=== Text shown ===

Given a marble with a crack ¼ of the way through, a big 1/16” chip and several flea bites. For discussion’s sake, let’s say it’s a swirl and a person is considering getting it repaired. For discussion’s sake, let’s not talk about the resale value and let’s say the person wants to keep the marble for their own collection.

To understand the difference of fixing the marble by torching verses polishing, let’s give an example: Pretend you had a ball of clay and you poked a pencil into it ½” deep and made a hole and you lost a bit of clay as you pulled the pencil out.

1) If you rolled that ball of clay around in your hand and rounded the clay back into a sphere, the clay would fill in the hole but lose only the volume that was originally lost when you poked the hole into the clay and pulled it out. This is what torching does to the marble – it allows the hot glass to fill in the hole and you don’t lose volume. The problems with torching a swirl are: If the color lines are too near the surface, they usually become misshapen. If the bubbles drift to the surface, the colored bands will misshapen. Usually, the pontils disappear because they gat melted into the surface of the marble.

===

• _Short task_: Please continue the passage on repairing a cracked and chipped marble by torching or polishing, starting after its last sentence.

=== Dataset records ===

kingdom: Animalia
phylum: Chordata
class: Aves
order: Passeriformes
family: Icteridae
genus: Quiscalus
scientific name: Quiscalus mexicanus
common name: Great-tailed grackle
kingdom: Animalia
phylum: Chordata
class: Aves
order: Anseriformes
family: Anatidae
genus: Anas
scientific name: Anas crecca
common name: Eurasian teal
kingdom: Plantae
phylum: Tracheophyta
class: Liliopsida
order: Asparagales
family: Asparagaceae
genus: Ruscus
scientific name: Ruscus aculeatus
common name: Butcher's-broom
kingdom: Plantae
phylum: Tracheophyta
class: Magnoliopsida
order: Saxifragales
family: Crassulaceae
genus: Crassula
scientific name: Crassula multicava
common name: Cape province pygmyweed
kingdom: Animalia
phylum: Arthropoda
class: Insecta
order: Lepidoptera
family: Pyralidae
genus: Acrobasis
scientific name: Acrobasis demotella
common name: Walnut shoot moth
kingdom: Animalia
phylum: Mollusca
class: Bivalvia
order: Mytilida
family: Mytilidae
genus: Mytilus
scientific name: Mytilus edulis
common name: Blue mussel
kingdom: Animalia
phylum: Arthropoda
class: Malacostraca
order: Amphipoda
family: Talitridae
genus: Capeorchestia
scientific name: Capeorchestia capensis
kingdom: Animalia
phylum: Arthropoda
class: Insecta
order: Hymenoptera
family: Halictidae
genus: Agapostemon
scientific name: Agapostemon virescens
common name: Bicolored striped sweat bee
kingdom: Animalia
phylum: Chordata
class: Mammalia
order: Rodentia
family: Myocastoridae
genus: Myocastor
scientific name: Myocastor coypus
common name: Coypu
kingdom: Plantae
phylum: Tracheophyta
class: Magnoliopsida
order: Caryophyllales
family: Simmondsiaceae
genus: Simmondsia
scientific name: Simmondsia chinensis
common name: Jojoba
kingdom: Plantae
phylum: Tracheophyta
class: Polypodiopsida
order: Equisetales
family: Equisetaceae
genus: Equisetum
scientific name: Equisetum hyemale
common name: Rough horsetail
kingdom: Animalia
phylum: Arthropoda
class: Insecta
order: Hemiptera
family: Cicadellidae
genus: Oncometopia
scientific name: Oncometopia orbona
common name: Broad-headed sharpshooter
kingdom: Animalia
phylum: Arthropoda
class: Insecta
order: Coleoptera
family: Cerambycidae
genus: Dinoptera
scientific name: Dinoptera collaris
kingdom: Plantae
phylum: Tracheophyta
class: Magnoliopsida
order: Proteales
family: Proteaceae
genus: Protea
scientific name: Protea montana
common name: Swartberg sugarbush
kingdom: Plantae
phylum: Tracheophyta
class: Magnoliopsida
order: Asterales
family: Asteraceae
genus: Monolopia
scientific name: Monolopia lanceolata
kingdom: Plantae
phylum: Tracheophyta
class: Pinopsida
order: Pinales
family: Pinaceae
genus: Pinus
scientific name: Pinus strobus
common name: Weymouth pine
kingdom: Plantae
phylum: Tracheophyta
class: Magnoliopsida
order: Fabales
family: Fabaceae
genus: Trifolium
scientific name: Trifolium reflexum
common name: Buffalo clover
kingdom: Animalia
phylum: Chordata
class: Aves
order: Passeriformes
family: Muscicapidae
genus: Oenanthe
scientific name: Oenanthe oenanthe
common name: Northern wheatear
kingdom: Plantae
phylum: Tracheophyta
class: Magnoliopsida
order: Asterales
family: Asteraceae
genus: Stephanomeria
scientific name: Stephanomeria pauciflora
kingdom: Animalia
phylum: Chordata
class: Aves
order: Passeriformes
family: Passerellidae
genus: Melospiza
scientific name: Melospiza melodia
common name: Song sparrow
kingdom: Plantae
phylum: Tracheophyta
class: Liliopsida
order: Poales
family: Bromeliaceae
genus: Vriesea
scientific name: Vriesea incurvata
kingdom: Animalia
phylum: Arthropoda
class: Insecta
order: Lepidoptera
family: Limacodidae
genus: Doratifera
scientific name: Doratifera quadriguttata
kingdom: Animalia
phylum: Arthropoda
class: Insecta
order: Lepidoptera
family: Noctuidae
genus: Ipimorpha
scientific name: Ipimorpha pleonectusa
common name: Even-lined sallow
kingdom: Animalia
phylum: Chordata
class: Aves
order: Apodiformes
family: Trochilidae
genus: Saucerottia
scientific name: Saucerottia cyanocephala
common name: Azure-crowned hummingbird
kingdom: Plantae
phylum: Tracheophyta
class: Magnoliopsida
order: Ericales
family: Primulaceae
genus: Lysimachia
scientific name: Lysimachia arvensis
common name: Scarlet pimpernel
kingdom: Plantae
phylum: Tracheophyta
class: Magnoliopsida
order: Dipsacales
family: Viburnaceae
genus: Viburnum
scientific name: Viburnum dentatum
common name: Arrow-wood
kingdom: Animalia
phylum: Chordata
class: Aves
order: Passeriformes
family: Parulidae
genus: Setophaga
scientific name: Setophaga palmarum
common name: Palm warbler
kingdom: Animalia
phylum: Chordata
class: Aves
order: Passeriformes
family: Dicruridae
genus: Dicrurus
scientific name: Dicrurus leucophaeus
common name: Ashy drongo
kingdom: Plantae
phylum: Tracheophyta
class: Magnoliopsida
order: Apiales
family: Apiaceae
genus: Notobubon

===

• _Response_:
2) If you got a clay blade and took off clay down to the end of where the pencil poked into the clay, ½ inch deep, and removed the clay as you worked, you’d lose volume of clay but it would become round again, just a lot smaller. This is what polishing does but you lose volume as deep as the hole used to be. The problems with polishing a swirl are: The pontils usually disappear and the opening widens where they used to be. If the damage is too deep, the colored bands will be affected.

If the marble has deep cracks, torching allows the cracks to turn into small bubbles and in some cases one can pick them out when they are near the surface. In polishing, the cracks remain because they are deep inside the marble.

Both methods have their place in repairing a marble if one chooses to have it repaired.

Marble on!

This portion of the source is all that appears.